Health Risk Assessments / Health Risk Appraisals (HRA)

Health Risk Assessments / Health Risk Appraisals (HRA)

Gathering information on staff member health behaviors

If your organization is interested in measuring the impact of your Employee Wellness Plan efforts in future years, you’ll want to gather relevant baseline data on the health and health behaviors of your staff member population.

Health Risk Assessments / Health Risk Appraisals (HRA):

Some health plans offer businesses free web-based health risk assessments (HRA), complete with summary aggregate reports. If your health plan does not offer a free health risk assessment, you could pay for an health risk assessment either through your health plan or through a third party vendor.

To encourage taking part in an health risk assessment, assure staff members of confidentiality and consider providing rewards for completing the assessment. The higher the participation rate, the more likely that the aggregate data will accurately represent the behaviors and risks of your staff member population.

Employee Wellness Health Surveys

You can get a general sense of staff members’ health-related attitudes and behaviors using a “lowtech” paper survey. As with a health risk assessment, staff members will be more likely to respond to a survey if there is an incentive and if they are confident that their responses are confidential. Remember that without widespread participation you’ll only get a “feel” for staff member behaviors rather than a statistically accurate picture.
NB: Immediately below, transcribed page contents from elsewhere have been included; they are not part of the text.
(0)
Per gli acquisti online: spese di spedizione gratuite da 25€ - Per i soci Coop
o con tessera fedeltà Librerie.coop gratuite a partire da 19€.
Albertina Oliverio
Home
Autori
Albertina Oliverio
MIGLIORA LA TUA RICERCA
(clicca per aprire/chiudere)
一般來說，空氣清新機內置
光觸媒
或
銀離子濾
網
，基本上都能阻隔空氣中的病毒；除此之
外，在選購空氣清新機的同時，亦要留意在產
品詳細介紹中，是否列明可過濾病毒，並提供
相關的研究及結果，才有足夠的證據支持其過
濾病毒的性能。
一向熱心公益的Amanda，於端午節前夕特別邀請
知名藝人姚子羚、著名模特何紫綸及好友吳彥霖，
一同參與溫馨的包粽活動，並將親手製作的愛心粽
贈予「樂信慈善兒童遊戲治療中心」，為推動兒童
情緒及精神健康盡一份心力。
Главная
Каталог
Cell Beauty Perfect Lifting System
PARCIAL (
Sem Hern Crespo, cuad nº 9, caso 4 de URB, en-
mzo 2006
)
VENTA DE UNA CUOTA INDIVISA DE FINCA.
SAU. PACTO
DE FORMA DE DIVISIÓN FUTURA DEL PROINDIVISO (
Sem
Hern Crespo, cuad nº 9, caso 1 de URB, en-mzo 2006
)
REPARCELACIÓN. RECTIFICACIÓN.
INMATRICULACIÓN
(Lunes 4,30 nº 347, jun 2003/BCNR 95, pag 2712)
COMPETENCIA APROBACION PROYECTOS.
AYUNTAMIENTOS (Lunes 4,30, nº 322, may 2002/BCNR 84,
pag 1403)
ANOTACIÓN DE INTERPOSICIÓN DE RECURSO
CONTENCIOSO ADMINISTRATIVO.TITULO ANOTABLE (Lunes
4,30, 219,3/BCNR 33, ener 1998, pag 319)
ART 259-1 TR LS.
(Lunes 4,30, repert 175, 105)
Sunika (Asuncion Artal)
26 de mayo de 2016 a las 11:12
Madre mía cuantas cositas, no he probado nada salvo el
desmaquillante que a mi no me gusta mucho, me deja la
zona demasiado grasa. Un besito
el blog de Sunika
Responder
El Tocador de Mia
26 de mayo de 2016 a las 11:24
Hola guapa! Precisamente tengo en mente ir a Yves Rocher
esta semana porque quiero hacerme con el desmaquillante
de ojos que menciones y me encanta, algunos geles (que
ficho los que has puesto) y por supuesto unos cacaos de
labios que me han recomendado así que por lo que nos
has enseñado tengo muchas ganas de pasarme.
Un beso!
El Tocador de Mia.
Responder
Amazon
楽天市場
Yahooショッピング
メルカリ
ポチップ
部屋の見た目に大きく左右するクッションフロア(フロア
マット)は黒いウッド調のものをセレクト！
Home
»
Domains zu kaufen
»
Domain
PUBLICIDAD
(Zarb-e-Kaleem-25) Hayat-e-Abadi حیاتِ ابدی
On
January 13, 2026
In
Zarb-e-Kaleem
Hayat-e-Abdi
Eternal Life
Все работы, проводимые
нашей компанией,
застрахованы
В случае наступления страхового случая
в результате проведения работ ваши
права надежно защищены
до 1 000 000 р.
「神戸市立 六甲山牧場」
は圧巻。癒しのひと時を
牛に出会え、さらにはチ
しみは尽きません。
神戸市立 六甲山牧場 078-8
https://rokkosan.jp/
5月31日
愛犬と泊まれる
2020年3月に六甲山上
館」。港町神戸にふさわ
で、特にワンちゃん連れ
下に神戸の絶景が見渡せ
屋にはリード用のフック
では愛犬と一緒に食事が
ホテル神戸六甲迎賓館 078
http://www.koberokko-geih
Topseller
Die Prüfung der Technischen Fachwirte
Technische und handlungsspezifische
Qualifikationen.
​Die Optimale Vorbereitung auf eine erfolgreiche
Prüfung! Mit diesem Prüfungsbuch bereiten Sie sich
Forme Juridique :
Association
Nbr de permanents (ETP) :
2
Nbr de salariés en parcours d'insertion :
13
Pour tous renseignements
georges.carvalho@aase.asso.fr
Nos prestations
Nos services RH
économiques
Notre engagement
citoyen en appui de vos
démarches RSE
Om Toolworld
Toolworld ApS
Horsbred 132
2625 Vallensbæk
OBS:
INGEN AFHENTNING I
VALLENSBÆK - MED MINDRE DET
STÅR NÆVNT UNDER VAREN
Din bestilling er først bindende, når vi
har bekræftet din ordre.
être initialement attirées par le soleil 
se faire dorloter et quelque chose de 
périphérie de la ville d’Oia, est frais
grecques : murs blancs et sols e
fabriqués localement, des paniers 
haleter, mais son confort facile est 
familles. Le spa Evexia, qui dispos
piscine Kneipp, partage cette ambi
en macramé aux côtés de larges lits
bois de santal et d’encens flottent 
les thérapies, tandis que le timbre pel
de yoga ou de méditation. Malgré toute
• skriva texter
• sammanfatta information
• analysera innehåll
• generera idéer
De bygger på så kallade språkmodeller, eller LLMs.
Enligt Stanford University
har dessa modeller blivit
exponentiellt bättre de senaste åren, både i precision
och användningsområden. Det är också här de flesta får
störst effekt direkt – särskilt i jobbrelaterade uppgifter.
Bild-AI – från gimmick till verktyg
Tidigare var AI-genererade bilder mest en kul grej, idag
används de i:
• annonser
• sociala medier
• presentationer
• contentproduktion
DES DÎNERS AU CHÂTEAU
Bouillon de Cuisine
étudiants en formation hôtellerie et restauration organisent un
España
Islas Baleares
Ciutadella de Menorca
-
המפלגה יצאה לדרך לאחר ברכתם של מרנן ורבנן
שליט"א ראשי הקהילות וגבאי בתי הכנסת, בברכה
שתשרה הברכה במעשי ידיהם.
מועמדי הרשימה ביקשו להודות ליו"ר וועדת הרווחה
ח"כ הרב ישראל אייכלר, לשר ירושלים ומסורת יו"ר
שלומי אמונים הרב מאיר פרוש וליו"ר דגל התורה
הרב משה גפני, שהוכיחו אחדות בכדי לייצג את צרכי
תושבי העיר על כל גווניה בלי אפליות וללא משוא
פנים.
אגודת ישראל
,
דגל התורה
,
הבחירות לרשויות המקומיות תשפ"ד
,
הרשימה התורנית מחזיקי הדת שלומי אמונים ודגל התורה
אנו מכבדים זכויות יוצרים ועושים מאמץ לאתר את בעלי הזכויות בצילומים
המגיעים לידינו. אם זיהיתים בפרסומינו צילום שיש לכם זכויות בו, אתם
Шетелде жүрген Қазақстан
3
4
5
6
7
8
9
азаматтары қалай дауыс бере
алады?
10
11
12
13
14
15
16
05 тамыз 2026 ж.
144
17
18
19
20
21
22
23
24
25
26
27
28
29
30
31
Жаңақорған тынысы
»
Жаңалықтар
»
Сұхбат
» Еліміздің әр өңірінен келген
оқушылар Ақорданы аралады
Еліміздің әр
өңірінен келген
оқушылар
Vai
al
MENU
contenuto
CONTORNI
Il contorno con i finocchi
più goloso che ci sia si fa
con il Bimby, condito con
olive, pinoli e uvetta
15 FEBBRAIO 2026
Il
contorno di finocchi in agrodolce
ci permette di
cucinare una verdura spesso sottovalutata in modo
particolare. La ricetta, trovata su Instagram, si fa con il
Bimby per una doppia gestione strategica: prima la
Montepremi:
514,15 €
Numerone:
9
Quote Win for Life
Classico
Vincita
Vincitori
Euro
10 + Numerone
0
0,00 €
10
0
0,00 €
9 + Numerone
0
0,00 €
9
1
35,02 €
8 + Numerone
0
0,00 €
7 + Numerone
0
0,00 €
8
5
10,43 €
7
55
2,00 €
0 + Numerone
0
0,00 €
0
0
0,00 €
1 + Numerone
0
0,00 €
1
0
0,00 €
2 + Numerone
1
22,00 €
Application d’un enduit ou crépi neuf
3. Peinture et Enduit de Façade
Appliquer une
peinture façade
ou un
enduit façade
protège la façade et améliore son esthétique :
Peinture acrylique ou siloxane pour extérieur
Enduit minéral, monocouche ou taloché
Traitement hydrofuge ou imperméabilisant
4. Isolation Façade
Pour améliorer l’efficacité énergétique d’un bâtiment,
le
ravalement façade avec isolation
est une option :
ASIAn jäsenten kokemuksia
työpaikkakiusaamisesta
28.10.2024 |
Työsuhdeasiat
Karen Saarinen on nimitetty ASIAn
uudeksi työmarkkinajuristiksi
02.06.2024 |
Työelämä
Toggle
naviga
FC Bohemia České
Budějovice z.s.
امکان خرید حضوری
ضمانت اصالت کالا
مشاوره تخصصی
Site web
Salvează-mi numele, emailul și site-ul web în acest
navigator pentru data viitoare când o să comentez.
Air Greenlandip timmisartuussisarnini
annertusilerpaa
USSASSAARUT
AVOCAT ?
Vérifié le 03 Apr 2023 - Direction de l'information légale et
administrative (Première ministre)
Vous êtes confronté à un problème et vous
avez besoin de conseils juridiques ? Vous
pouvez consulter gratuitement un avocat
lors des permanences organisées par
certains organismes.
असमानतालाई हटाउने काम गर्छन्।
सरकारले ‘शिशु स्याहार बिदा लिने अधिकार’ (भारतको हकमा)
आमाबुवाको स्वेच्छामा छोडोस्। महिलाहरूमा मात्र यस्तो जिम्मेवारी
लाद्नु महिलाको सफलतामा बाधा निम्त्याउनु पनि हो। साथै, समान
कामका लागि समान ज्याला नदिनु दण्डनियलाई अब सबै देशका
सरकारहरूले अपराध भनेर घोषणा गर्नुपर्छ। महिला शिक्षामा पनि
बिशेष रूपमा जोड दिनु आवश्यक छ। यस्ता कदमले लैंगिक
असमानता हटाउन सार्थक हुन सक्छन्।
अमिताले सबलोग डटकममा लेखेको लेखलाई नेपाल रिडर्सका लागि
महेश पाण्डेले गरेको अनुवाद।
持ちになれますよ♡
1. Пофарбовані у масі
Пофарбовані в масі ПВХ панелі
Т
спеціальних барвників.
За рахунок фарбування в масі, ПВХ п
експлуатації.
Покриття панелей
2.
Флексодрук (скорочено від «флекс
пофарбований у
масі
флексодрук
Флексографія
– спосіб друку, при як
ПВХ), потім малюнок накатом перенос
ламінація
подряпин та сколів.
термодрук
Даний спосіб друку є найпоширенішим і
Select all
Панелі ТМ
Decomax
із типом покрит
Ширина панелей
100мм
Employee Wellness Plan Focus Groups and Informational Interviews

The information you can collect from focus groups or informational interviews with staff members is an important supplement to the anonymous survey or health risk assessment data. Listening to staff members discuss their attitudes, values, receptivity and obstacles related to health provides a wealth of information on which to base decisions on how to improve your organization’s Employee Wellness Program. Employee Wellness Plan focus groups are especially useful for obtaining information from hard-to-reach staff member populations, such as those for whom English is a learned language.

Keep Employee Wellness Plan focus groups small (8-19 staff members, ideally all of a similar job class). If possible, offer rewards such as movie tickets or lunch, to recruit participants. Develop a list of open-ended questions in advance and allow 60-90 minutes for the discussion.

Informational interviews are an alternative to Employee Wellness Plan focus groups. The Employee Wellness Plan coordinator of your health improvement Strategies or selected members of the Health Promotion Committee can conduct one-on-one interviews with staff members in a variety of positions to better understand their attitudes, interests and obstacles related to a) health behaviors and b) the workplace policies, settings and practices.

Population Health Data

If data on the employee population are not available, you can use state or national data to estimate the prevalence of risk behaviors among staff members.